When he heard about Hubble’s findings, Einstein called the introduction of the additional term in his equations and his insistence on a static universe “the greatest blunder of my life”. In 1931, he finally took it out and returned to the field equations in their original form. Calculating the observed expansion of the universe backwards one can conclude that at an earlier time the universe must have taken a much smaller space, comparable to a balloon before inflation. Was it not obvious to suppose that at its beginning the universe was concentrated in a single point, to be born in a violent explosion? This was precisely what Lemaître had indicated in his 1927work: a moment of cosmic origin in which space-time itself arose. The priest became the first champion of a physical theory of a cosmic beginning. Einstein himself in 1933 called this theory “the most beautiful and satisfactory explanation of the creation that I have ever heard”, and thereby he took back his criticism of Friedmann and Lemaître and declared himself an ardent advocate of Lemaître’stheory.

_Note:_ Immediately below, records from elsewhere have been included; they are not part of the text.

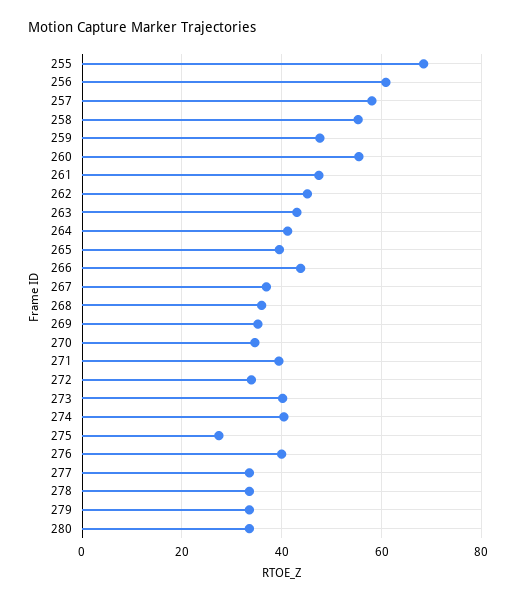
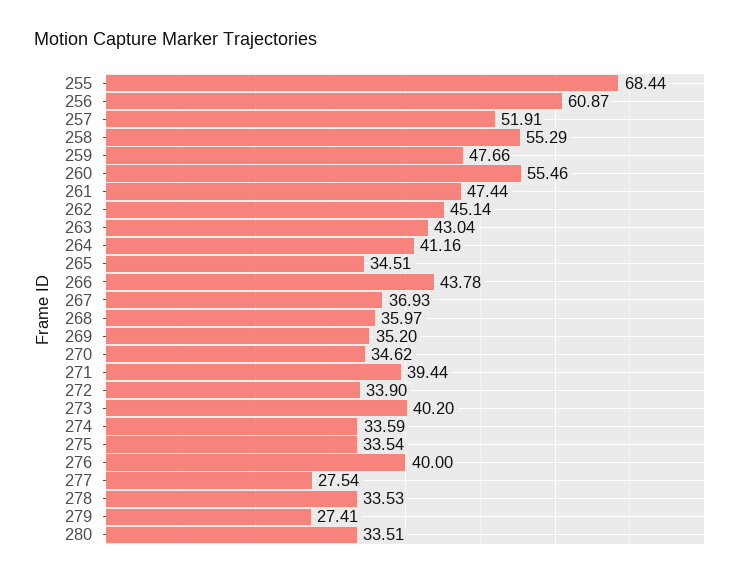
  {
    "255": 68.44,
    "256": 60.87,
-   "257": 58,
+   "257": 51.91,
    "258": 55.29,
    "259": 47.66,
    "260": 55.46,
    "261": 47.44,
    "262": 45.14,
    "263": 43.04,
    "264": 41.16,
-   "265": 40,
+   "265": 34.51,
    "266": 43.78,
    "267": 36.93,
    "268": 35.97,
    "269": 35.2,
    "270": 34.62,
    "271": 39.44,
    "272": 33.9,
    "273": 40.2,
-   "274": 40,
+   "274": 33.59,
-   "275": 28,
+   "275": 33.54,
    "276": 40,
-   "277": 34,
+   "277": 27.54,
    "278": 33.53,
-   "279": 34,
+   "279": 27.41,
    "280": 33.51
  }

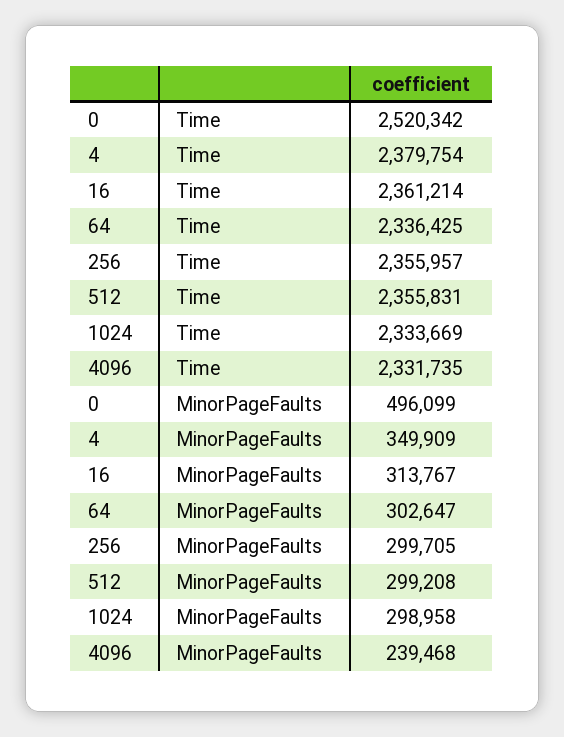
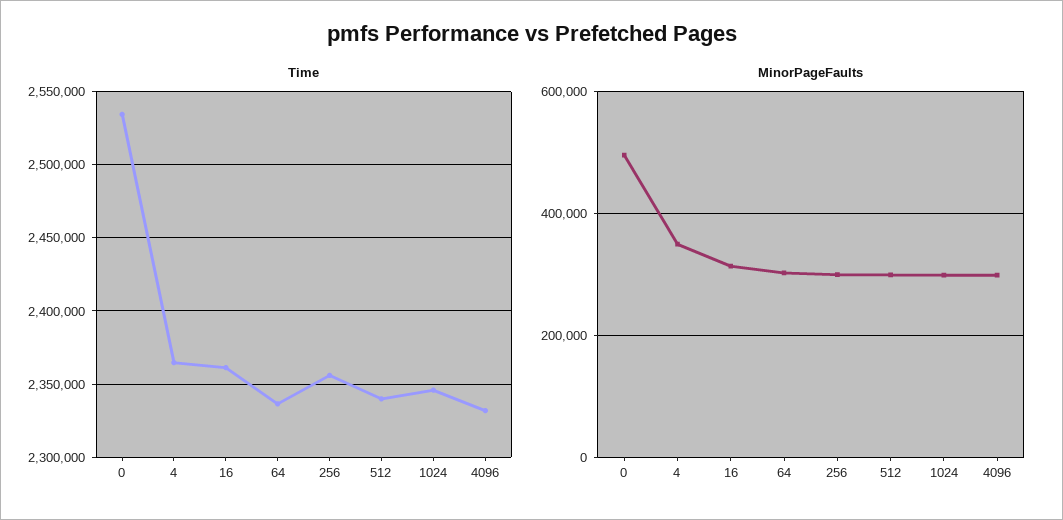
  {
    "Time": {
-     "0": 2520342,
+     "0": 2535000,
-     "4": 2379754,
+     "4": 2365000,
      "16": 2361214,
      "64": 2336425,
      "256": 2355957,
-     "512": 2355831,
+     "512": 2340000,
-     "1024": 2333669,
+     "1024": 2345000,
      "4096": 2331735
    },
    "MinorPageFaults": {
      "0": 496099,
      "4": 349909,
      "16": 313767,
      "64": 302647,
      "256": 299705,
      "512": 299208,
      "1024": 298958,
-     "4096": 239468
+     "4096": 300000
    }
  }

But the theory was initially still very controversial (to some degree probably because Lemaître was a priest). One of its most eccentric critics, the English physicist Fred Hoyle in a BBC program called once it ironically “big bang “. To Hoyle’s annoyance this term stuck firmly in both popular as well as scientific parlance. The “Big Bang theory” is now the scientifically widely accepted theory of the origin of our universe. And on his sick bed, shortly before his death, a friend of Lemaître’s brought the issue of the journal Astrophysical Journal, in which the discovery of the cosmic background radiation was announced, which was the last empirical puzzle piece for the recognition of Lemaître’s theory. Georges Lemaître, the priest, who disproved Einstein’s cosmology and the first scientist proposing the Big Bang theory died 50 years ago, on 20 June 1966.He deserves far more fame and recognition than what is bestowed to him today.